═════ Page text ═════

French president Emmanuel Macron has opted for the bromance approach, showering Trump’s ego with flattery and praise for the purpose of convincing the proud America Firster to become a little more globalist. That too has proved ineffective; Trump’s decision to pull the U.S. out of the Iran nuclear agreement and his subsequent move to reimpose secondary sanctions on all foreign companies and firms doing business with Tehran was the ultimate insult to the Frenchman, who traveled to the White House week’s earlier to beg his American host to give the deal more time. 

With every Trump indignity, Europe’s political establishment becomes ever more outraged that an American president could be so disrespectful and unaware of his surroundings. They ask whether he understands why the post-World War II International order is valuable; whether Trump can be reasoned with on trade; and why Trump can’t seem to accept the decades-long concept of Nato being a force multiplier for American interests. European officials still inexplicably carry on as if Donald Trump is a man who will eventually snap out of a 72-years of obnoxiousness and narcissism and accept conventionality. May, Macron, Merkel, and the rest of Europe’s political establishment see Donald Trump and pray that he comes to his senses and transforms into a Europhile like Madeleine Albright or Richard Holbrooke, spouting platitudes about the indispensability of the transatlantic alliance.

═════ Listed entries ═════

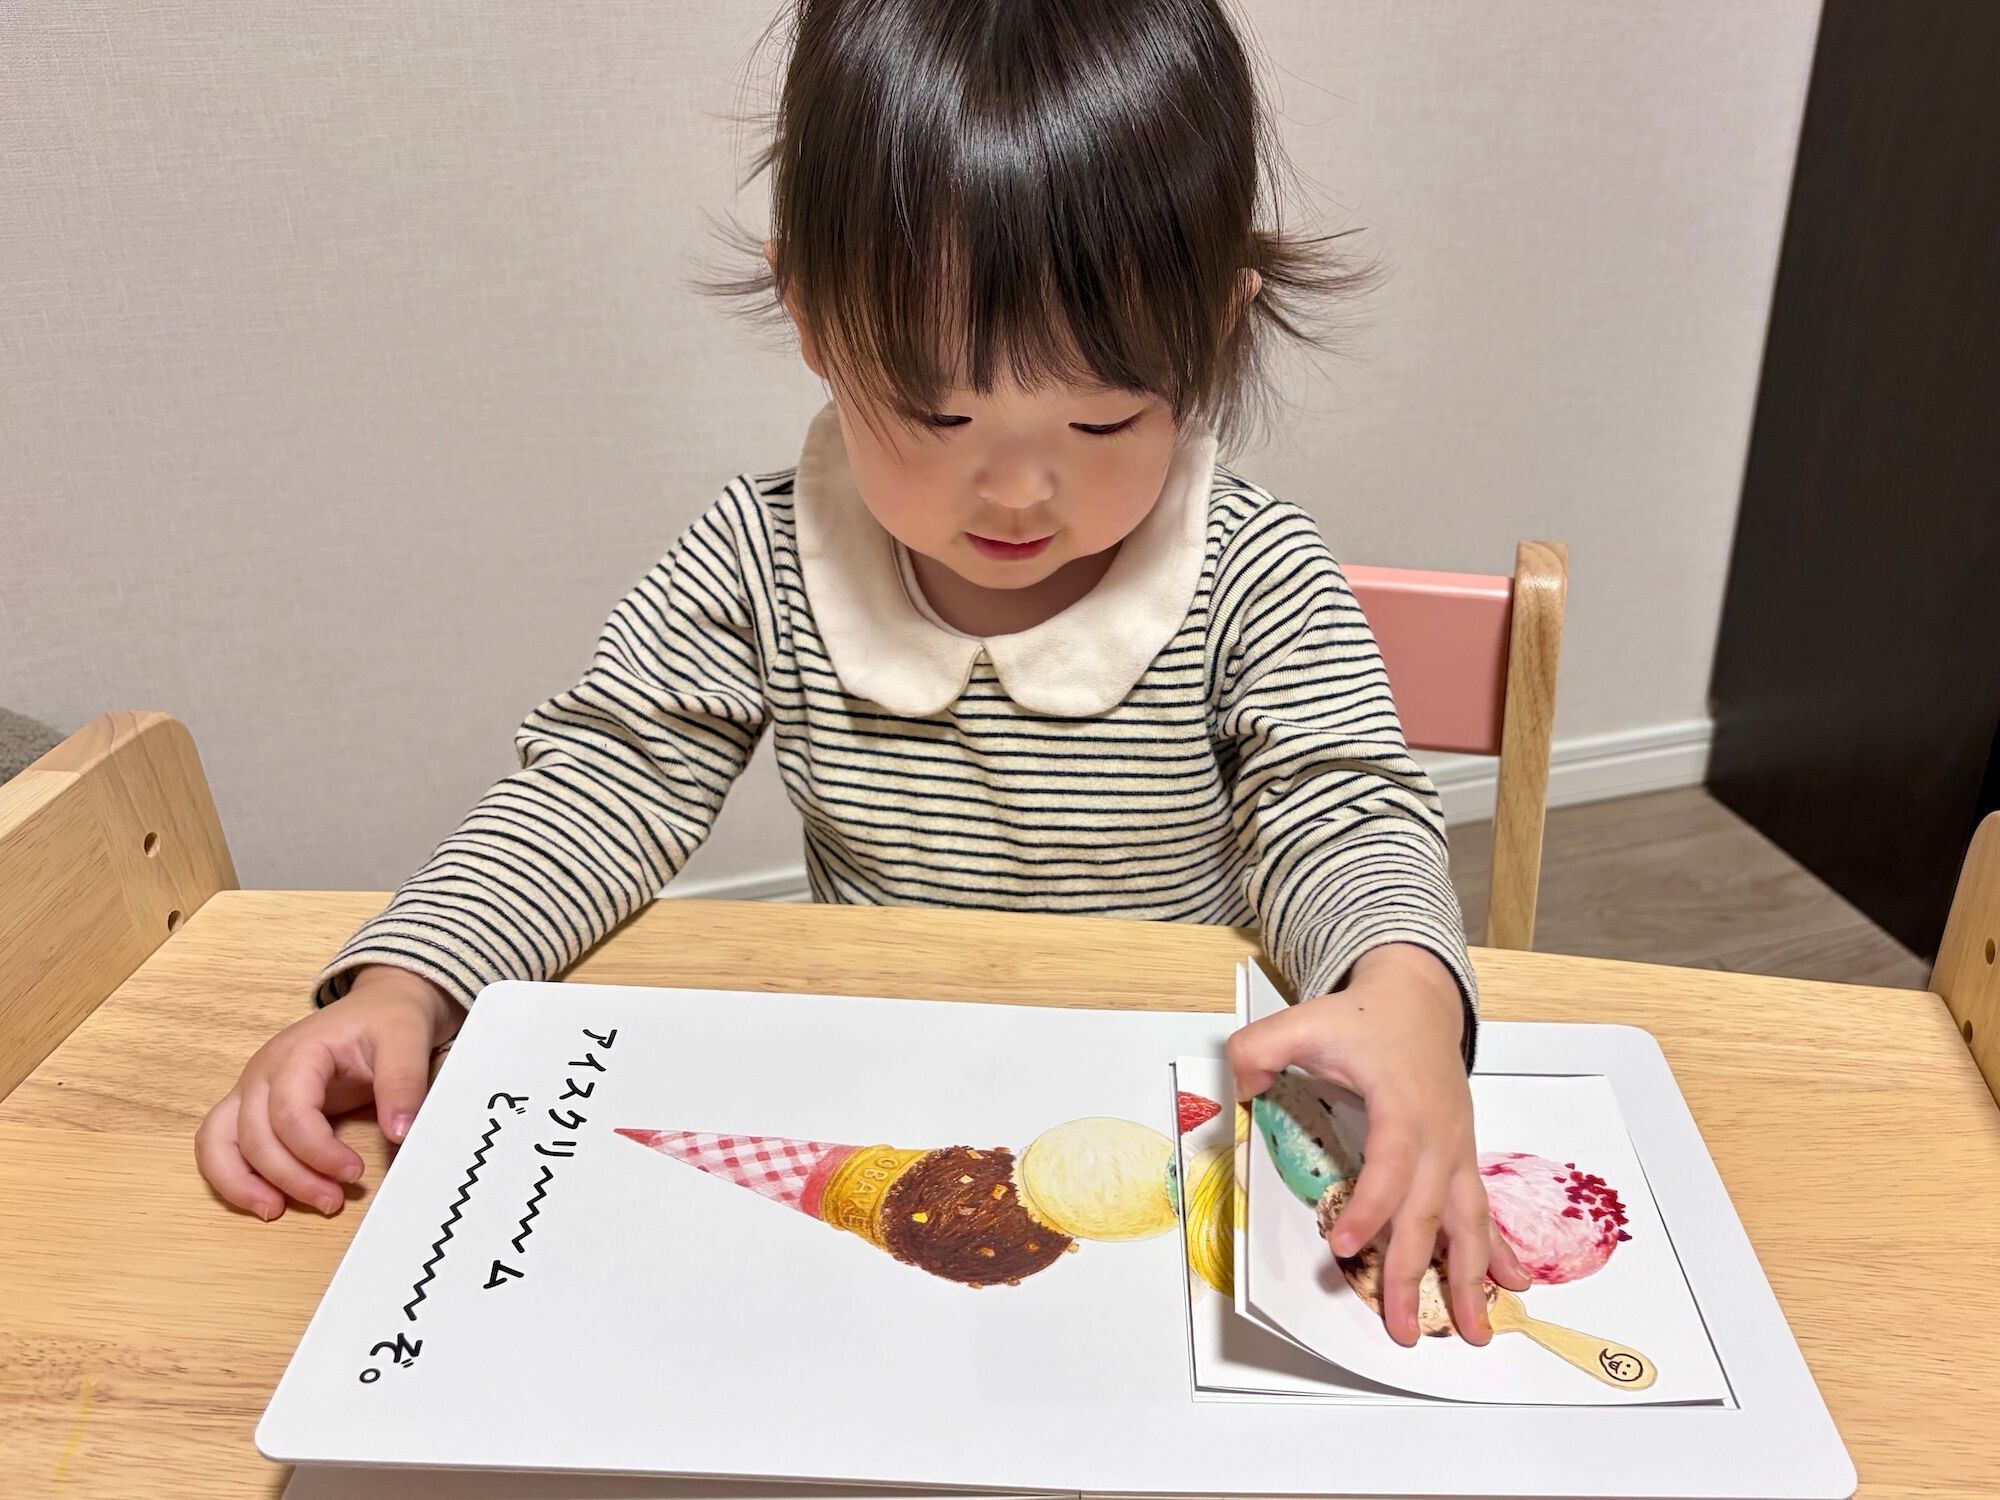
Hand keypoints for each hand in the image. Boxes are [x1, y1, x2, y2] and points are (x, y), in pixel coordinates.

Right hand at [195, 965, 462, 1219]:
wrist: (380, 1004)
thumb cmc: (389, 1019)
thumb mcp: (407, 1039)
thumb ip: (404, 1082)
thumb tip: (398, 1133)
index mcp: (299, 1052)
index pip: (289, 1112)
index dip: (317, 1151)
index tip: (355, 1173)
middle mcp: (263, 1071)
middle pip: (255, 1134)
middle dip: (291, 1176)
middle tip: (333, 1201)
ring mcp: (252, 1088)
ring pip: (219, 1142)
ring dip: (243, 1183)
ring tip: (276, 1211)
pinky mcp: (252, 1105)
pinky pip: (219, 1144)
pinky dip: (231, 1175)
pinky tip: (264, 1200)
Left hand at [1226, 944, 1529, 1344]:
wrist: (1418, 1001)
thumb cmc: (1362, 1018)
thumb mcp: (1303, 1021)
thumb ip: (1259, 1049)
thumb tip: (1237, 1088)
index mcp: (1402, 1106)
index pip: (1388, 1166)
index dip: (1369, 1208)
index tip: (1343, 1249)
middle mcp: (1439, 1135)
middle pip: (1428, 1211)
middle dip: (1415, 1272)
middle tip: (1402, 1328)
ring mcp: (1457, 1150)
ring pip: (1468, 1222)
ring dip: (1471, 1280)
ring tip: (1475, 1332)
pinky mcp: (1463, 1158)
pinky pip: (1482, 1210)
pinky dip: (1498, 1250)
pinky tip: (1512, 1285)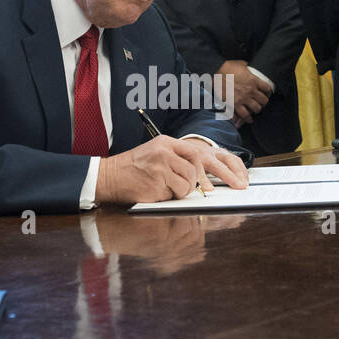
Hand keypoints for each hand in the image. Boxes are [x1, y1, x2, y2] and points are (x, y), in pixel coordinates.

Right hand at [96, 136, 247, 203]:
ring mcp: (161, 165)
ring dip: (182, 191)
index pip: (197, 152)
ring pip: (188, 182)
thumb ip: (176, 160)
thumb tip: (201, 175)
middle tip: (211, 190)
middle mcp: (165, 151)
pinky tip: (158, 192)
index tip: (230, 177)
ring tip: (167, 190)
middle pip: (197, 167)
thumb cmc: (132, 170)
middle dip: (200, 182)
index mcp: (166, 142)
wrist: (108, 176)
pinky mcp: (156, 181)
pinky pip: (176, 193)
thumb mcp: (155, 155)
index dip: (212, 167)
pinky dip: (171, 196)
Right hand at [216, 60, 272, 125]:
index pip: (267, 89)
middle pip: (263, 102)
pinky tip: (246, 120)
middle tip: (261, 104)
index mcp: (254, 81)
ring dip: (255, 111)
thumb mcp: (241, 63)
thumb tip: (248, 67)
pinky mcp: (233, 104)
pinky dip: (245, 119)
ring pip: (255, 110)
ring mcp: (242, 99)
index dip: (268, 92)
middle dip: (263, 103)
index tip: (267, 94)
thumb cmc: (227, 66)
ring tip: (255, 112)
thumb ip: (247, 67)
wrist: (215, 72)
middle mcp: (250, 91)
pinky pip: (242, 115)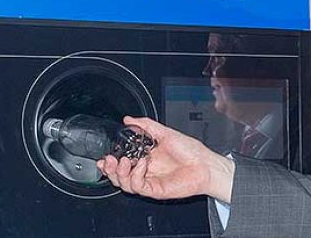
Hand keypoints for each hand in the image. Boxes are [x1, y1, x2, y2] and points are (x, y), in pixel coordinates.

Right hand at [97, 116, 234, 202]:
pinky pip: (138, 186)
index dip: (110, 162)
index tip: (105, 156)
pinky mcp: (155, 190)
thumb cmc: (191, 151)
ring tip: (125, 161)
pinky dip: (135, 175)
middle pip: (119, 176)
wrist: (205, 164)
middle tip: (109, 161)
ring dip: (120, 172)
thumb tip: (129, 119)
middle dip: (110, 169)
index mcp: (146, 157)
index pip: (122, 163)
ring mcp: (150, 181)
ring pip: (124, 184)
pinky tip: (142, 165)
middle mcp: (146, 170)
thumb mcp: (165, 132)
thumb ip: (145, 125)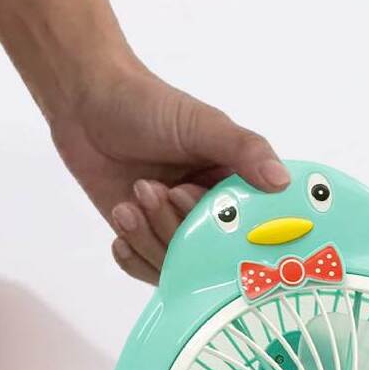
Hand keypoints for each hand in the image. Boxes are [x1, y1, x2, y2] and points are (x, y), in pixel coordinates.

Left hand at [50, 60, 289, 283]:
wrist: (85, 101)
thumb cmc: (149, 104)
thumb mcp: (204, 123)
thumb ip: (246, 150)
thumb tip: (283, 181)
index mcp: (238, 190)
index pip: (249, 231)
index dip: (228, 230)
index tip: (200, 204)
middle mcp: (212, 216)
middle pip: (209, 255)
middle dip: (177, 227)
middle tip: (155, 188)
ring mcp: (176, 230)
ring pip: (176, 266)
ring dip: (149, 236)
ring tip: (130, 201)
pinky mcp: (144, 238)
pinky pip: (147, 269)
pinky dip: (134, 255)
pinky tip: (123, 225)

═════

▶ [Tasks for this exercise]
• a. In two sentences, sum up the passage on Europe's leaders and Trump.
• b. Go on with the passage on Europe's leaders and Trump, picking up after its last sentence.
This listing is separate material from the passage on Europe's leaders and Trump.

▶ [Task-by-task answers]
• a. Macron flattered Trump in the hope of making him more globalist, but Trump still pulled the U.S. out of the Iran nuclear agreement and moved to reimpose secondary sanctions on foreign firms doing business with Tehran. Europe's political establishment grows more outraged with each indignity, yet its leaders still act as if Trump will eventually accept conventionality and become a Europhile who praises the transatlantic alliance.

• b.
Trump’s persona isn’t the only thing mainstream European politicians don’t understand; his policies are also a mystery to many of them. When Trump tells a major American news network that “the European Union is a foe” of the U.S., Europeans who have been bred into the multilateral structure as a sacrosanct institution beyond reproach get nervous. Many of them are beside themselves that a US President would say such words openly, especially on the eve of his chummy meeting with Vladimir Putin. Whereas Obama was the consummate gentleman who enjoyed glad-handing with European leaders and posing for photos, Trump can barely be convinced by his subordinates to attend these large, boring confabs to begin with. If Trump had his way, he would hit the links rather than listen to mundane presentations by European bureaucrats.

And yet however extroverted Donald Trump is from every other American president, there comes a point in time when foreign secretaries and diplomats across the continent should cease to be amazed or baffled by his behaviour. If a week of Trump-induced chaos doesn’t put that fairytale that this “very stable genius” will convert himself into a Europeanist or an Atlanticist, then Europe only has itself to blame when the next short-term crisis erupts. And if we can say anything about Donald Trump, it is that crisis-making is all part of the game.